This is one way to process it purely with Bash as required. No awks, sed and other stuffs.
#!/bin/bash
shopt -s extglob
IFS=,
while read -r LINE; do
OUTPUT=()
while [[ -n $LINE ]]; do
case "$LINE" in
+([[:digit:]]).+([[:digit:]]).+([[:digit:]]).+([[:digit:]]))
OUTPUT[${#OUTPUT[@]}]=$LINE
break
;;
+([[:digit:]]).+([[:digit:]]).+([[:digit:]]).+([[:digit:]]),*)
OUTPUT[${#OUTPUT[@]}]=${LINE%%,*}
LINE=${LINE#*,}
;;
+([[:digit:]]).+([[:digit:]]).+([[:digit:]]).\[+([[:digit:],-])\]*)
SET=${LINE%%\]*}
PREFIX=${SET%%\[*}
read -a RANGES <<< "${SET:${#PREFIX} + 1}"

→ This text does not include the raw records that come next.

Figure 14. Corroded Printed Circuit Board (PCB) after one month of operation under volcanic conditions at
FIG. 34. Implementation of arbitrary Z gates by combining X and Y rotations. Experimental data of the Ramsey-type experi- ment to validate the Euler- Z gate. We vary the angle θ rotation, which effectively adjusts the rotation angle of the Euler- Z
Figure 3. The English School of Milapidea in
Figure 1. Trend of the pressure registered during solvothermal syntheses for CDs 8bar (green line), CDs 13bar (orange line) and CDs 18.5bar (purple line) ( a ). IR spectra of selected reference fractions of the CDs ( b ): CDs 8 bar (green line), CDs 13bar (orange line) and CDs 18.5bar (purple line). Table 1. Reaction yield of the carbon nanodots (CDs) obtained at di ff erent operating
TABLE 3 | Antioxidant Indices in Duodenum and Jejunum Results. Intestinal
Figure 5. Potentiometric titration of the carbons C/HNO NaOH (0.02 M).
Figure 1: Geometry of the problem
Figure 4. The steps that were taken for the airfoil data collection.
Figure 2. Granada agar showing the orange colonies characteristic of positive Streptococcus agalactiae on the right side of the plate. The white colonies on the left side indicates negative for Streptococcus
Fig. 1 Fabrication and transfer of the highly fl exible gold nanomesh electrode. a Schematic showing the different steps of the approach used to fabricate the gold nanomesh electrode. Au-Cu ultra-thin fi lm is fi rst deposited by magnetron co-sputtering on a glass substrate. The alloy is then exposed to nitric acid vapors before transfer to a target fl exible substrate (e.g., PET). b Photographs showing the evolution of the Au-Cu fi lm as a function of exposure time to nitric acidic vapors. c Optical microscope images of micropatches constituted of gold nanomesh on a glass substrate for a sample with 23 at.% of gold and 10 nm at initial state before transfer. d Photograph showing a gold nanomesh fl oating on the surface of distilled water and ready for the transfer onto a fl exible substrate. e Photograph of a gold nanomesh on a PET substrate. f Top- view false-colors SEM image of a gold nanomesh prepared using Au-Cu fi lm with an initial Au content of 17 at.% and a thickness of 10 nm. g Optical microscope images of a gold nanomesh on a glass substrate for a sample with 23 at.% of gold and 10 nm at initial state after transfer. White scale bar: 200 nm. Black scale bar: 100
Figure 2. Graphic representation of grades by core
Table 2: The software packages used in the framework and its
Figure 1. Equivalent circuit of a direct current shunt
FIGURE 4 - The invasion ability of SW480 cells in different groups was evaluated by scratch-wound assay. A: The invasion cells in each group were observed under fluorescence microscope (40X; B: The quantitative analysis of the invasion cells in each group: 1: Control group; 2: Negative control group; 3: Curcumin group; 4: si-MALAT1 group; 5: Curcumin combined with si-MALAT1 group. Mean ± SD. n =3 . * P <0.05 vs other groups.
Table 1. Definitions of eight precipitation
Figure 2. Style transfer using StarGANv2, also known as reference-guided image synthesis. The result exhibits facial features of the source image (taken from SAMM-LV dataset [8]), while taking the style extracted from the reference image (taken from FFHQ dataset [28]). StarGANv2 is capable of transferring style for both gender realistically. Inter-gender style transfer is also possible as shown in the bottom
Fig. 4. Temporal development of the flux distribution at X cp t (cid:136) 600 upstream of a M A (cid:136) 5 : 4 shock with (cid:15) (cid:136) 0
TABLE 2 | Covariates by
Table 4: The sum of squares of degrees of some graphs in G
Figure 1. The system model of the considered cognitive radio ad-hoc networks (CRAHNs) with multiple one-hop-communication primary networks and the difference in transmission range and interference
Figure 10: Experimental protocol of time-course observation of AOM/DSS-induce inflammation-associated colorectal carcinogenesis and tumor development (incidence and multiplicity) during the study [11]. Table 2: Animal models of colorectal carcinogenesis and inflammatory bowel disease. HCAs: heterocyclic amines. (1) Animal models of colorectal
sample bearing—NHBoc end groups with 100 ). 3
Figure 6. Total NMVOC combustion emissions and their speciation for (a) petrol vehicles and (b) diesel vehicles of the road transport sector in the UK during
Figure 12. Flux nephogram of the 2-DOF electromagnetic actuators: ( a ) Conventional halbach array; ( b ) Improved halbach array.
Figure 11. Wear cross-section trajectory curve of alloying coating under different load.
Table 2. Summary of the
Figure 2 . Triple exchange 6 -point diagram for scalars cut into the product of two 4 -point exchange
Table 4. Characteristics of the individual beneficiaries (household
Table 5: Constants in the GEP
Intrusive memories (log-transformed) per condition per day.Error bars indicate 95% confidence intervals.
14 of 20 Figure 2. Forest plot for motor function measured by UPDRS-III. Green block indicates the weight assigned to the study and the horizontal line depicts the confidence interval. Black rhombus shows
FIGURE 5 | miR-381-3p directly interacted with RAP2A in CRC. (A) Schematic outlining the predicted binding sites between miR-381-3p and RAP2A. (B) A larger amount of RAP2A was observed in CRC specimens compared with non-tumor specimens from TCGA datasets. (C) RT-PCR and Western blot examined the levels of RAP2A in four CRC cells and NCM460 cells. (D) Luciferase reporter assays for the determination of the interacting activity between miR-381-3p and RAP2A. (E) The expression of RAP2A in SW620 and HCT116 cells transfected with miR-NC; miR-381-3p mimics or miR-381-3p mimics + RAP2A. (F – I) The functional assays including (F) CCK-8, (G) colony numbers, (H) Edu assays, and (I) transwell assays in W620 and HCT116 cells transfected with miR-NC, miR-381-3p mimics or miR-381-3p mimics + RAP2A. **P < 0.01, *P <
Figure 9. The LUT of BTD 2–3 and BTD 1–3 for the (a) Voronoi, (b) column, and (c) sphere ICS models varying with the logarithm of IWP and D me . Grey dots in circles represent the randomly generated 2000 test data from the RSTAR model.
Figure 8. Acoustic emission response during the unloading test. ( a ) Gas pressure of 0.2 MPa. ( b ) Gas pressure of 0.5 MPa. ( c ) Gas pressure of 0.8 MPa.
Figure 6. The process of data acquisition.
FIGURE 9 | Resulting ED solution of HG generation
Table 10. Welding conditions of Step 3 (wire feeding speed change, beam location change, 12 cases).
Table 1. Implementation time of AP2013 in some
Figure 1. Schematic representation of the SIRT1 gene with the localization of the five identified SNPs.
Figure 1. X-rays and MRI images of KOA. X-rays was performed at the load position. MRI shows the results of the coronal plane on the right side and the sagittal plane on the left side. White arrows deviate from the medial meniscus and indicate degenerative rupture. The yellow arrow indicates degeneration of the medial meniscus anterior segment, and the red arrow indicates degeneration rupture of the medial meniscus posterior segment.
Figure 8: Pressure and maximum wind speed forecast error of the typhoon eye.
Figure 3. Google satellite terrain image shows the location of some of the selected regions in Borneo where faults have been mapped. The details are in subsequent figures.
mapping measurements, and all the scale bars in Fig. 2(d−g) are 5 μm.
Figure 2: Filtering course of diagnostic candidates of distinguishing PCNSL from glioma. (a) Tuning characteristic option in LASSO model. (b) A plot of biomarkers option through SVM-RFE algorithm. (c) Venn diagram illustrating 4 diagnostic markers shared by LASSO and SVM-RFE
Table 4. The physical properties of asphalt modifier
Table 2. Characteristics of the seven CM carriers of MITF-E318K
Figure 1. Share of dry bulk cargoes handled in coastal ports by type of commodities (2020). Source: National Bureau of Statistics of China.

for R in "${RANGES[@]}"; do
case "$R" in
+([[:digit:]]))
OUTPUT[${#OUTPUT[@]}]=${PREFIX}${R}
;;
+([[:digit:]])-+([[:digit:]]))
X=${R%%-*} Y=${R##*-}
if [[ X -le Y ]]; then
for (( I = X; I <= Y; ++I )); do
OUTPUT[${#OUTPUT[@]}]=${PREFIX}${I}
done
else
for (( I = X; I >= Y; --I )); do
OUTPUT[${#OUTPUT[@]}]=${PREFIX}${I}
done
fi
;;
esac
done
LINE=${LINE:${#SET} + 2}
;;
*)
# echo "Invalid token: $LINE" >&2
break
esac
done
echo "${OUTPUT[*]}"
done
For an input of
192.168.38.[217,222],192.168.40.215,192.168.41.[219-222]
Running bash temp.sh < temp.txt yields
192.168.38.217,192.168.38.222,192.168.40.215,192.168.41.219,192.168.41.220,192.168.41.221,192.168.41.222
It's consistent also with ranges. If X is later than Y e.g. 200-100 then it would generate IPS with subsets of 200 to 100. The script could also process multi-line inputs.
And it should also work with mixed ranges like [100,200-250].